**Requirement:**
Reproduce only what lies between the first line of the material below and the line containing "left front paw: (7, 686)", with both of those lines included and every line kept exact.
(Supplied data Opens)
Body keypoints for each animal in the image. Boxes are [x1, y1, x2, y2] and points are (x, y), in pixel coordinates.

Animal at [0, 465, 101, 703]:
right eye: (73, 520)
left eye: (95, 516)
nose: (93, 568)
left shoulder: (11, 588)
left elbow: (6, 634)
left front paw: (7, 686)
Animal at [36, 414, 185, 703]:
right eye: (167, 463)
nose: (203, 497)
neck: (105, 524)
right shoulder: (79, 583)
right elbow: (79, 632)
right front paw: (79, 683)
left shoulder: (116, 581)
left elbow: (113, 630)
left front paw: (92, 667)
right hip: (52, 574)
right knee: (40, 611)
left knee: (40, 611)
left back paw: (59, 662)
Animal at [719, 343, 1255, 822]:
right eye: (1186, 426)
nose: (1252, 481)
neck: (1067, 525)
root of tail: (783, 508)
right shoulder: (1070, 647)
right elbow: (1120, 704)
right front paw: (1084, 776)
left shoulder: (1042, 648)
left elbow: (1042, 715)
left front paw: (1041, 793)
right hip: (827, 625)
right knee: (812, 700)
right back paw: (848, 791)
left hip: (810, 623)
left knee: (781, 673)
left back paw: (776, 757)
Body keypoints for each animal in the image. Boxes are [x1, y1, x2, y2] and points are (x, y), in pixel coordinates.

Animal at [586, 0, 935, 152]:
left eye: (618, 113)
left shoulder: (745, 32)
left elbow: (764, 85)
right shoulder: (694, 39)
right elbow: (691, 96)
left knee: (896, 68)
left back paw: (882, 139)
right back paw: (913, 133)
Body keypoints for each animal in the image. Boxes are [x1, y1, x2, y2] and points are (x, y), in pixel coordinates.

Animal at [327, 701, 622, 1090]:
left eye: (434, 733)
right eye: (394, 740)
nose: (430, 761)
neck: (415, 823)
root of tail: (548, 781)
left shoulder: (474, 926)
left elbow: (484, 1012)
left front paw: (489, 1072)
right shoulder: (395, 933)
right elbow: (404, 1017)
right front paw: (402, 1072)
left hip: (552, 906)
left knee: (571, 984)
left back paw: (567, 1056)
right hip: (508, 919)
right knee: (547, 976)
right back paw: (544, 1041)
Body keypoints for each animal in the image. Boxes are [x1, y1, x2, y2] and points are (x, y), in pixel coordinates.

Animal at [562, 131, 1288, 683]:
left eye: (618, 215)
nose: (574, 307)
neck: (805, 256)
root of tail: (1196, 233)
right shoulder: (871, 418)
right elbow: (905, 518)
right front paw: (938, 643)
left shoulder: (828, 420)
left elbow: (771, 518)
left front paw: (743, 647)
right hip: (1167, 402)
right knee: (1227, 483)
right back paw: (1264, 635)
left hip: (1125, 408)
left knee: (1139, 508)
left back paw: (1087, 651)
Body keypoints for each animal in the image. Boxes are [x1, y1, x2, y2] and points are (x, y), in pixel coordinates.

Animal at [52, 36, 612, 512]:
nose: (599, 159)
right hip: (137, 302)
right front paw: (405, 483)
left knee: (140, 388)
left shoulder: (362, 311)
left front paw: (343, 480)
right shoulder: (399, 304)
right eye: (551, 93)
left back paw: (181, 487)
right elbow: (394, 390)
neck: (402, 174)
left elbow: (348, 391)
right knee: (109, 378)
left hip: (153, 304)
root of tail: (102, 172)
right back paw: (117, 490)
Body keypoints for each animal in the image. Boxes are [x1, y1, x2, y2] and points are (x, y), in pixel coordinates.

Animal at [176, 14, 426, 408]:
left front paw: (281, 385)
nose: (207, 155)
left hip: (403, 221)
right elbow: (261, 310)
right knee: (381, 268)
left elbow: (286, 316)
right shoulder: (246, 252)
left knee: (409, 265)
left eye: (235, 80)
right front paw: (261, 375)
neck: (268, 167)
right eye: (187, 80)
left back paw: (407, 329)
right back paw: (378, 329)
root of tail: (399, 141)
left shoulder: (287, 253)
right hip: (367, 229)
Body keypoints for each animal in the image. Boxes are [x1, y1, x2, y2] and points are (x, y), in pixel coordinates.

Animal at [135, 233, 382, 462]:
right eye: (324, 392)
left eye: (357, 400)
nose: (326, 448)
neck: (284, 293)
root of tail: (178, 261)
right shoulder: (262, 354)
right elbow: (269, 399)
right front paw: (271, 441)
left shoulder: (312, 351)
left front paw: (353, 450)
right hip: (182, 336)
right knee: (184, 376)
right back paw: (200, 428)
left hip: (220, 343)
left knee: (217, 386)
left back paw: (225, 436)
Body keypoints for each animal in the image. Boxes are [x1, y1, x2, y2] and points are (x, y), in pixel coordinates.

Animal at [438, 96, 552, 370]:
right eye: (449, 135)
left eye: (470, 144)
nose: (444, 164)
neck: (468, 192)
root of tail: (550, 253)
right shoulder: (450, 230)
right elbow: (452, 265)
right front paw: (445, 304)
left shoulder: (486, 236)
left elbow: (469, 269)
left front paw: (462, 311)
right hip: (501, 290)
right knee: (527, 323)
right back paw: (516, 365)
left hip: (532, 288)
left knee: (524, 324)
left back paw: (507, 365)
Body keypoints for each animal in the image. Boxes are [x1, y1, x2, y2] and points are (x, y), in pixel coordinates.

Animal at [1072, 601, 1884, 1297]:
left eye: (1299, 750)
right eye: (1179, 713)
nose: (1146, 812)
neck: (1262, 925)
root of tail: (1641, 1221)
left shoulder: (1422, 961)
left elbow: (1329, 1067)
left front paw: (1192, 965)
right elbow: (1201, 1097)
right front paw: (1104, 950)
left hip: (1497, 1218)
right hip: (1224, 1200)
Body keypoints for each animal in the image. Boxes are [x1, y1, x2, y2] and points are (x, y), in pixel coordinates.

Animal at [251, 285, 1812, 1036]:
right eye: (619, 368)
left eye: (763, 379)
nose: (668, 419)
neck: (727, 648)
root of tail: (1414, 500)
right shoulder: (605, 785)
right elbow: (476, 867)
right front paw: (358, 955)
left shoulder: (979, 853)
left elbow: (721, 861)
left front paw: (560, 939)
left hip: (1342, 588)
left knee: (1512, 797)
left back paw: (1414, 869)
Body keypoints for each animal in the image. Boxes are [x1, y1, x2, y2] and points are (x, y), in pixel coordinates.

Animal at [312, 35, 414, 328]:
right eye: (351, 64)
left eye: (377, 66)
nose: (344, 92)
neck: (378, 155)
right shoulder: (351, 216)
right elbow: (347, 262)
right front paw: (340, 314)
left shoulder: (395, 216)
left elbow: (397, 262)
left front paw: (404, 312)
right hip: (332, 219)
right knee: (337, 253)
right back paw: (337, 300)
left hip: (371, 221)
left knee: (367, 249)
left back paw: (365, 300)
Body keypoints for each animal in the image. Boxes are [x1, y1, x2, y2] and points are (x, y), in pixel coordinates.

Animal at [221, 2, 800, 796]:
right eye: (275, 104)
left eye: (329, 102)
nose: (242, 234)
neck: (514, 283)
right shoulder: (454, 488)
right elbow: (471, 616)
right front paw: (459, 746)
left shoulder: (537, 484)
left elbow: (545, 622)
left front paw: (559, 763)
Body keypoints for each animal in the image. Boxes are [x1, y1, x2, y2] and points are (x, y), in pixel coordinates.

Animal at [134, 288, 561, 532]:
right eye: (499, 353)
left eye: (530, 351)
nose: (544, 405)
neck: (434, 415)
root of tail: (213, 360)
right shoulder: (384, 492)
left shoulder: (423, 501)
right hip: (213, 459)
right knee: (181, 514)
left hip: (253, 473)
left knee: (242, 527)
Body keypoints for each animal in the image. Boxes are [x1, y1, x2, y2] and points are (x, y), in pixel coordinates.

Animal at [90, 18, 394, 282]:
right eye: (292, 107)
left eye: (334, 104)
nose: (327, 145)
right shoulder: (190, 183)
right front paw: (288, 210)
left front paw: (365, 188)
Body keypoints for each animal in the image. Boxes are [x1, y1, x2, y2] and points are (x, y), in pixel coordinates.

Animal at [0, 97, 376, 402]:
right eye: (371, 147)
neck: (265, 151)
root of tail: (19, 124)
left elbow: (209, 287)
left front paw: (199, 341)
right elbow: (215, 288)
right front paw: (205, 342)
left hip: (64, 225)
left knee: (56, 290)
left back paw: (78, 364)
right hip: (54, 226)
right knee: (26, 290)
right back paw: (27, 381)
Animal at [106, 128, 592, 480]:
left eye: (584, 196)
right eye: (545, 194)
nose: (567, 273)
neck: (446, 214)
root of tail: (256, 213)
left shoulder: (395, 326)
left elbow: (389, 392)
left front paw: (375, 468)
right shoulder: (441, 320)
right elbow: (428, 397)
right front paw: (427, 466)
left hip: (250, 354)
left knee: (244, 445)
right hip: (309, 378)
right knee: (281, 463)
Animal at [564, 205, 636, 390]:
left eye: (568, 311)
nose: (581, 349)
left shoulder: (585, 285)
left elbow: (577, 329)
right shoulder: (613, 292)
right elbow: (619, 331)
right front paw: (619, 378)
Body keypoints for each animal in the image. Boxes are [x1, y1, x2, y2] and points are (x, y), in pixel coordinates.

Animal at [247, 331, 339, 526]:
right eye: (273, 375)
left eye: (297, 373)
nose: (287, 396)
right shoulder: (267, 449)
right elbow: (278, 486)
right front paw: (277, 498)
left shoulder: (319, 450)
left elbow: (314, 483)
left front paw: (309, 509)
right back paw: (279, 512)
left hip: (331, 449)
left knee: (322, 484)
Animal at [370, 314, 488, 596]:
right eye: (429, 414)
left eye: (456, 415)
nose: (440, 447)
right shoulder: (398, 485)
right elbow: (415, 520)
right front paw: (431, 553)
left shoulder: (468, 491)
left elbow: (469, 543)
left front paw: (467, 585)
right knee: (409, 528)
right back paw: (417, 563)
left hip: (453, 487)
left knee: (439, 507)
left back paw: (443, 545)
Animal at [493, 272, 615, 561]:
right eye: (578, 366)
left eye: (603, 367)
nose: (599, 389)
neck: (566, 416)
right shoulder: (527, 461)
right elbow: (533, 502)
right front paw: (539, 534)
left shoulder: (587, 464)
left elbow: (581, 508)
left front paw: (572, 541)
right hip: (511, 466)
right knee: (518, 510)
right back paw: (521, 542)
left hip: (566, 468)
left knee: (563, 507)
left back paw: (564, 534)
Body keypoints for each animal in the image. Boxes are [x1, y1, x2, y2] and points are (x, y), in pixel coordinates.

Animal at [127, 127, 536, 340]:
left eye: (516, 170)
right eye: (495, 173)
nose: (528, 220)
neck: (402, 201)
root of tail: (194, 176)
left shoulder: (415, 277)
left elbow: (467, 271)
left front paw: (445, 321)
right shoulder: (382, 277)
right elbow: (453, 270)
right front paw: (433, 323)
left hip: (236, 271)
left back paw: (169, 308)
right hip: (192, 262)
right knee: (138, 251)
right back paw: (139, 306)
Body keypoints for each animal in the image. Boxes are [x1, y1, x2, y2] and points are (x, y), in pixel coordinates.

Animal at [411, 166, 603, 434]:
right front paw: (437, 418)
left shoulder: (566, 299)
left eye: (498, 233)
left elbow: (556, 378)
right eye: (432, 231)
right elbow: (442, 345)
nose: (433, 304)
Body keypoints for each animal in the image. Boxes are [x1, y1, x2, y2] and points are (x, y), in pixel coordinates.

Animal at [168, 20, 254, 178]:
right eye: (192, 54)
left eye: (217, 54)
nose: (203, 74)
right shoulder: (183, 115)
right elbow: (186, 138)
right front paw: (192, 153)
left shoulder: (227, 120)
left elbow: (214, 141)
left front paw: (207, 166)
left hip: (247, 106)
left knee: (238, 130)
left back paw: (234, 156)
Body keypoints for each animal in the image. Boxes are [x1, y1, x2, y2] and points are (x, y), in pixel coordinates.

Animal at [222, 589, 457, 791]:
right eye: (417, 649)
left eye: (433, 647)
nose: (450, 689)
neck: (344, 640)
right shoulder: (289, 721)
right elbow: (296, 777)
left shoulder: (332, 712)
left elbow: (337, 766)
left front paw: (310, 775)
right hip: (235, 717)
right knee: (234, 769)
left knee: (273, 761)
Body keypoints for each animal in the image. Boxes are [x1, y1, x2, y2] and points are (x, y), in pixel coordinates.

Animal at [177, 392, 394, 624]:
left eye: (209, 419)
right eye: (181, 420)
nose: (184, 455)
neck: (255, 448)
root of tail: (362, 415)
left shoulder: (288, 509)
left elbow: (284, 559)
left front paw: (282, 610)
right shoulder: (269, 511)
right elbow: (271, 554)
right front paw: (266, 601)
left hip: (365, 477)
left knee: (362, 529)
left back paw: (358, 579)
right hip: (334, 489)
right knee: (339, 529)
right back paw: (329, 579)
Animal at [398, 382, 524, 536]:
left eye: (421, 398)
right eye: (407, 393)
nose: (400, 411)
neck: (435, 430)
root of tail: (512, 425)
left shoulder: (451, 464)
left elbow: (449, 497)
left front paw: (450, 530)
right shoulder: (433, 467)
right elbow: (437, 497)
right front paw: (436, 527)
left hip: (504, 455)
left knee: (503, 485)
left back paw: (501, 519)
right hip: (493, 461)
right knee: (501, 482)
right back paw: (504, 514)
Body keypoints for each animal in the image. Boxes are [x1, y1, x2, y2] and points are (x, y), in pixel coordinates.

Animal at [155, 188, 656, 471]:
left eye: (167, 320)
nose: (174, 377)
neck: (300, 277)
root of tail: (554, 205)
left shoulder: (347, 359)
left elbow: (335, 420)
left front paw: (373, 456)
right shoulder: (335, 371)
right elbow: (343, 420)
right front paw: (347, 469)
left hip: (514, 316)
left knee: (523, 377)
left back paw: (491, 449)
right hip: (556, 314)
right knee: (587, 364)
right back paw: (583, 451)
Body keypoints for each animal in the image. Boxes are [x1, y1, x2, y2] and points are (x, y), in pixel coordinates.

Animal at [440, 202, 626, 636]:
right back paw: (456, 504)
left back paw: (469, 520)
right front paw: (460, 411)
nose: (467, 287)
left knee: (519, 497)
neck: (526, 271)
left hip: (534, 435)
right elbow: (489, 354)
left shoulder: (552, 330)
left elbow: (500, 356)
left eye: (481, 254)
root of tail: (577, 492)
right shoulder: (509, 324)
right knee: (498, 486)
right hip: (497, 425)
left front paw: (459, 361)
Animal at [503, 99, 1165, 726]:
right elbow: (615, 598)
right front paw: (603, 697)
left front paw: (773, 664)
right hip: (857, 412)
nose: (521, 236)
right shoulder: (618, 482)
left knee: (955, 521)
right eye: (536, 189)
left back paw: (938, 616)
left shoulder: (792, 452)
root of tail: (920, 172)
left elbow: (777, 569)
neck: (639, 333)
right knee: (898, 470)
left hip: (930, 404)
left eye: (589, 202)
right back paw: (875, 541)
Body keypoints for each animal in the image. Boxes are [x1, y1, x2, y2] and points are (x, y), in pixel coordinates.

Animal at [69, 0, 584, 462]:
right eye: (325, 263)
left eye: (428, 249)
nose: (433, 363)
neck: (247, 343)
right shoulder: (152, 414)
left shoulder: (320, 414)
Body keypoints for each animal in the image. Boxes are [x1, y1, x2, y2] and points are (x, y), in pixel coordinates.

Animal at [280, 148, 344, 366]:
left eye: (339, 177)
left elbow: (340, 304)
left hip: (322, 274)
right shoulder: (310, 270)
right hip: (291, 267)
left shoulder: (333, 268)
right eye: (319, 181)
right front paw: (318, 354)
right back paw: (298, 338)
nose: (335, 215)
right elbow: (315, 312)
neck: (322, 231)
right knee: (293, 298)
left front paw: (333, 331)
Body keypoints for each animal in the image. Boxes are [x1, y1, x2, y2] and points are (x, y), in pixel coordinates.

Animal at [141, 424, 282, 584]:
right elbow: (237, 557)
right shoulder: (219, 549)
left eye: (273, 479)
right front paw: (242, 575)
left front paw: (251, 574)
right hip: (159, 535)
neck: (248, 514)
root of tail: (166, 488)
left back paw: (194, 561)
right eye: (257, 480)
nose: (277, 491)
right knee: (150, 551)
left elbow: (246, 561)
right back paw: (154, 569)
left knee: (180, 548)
(Supplied data Closes)
**Reply to the task:**
Body keypoints for each animal in the image. Boxes are [x1, y1, x2, y2] and points are (x, y), in pixel coordinates.

Animal at [0, 465, 101, 703]:
right eye: (73, 520)
left eye: (95, 516)
nose: (93, 568)
left shoulder: (11, 588)
left elbow: (6, 634)
left front paw: (7, 686)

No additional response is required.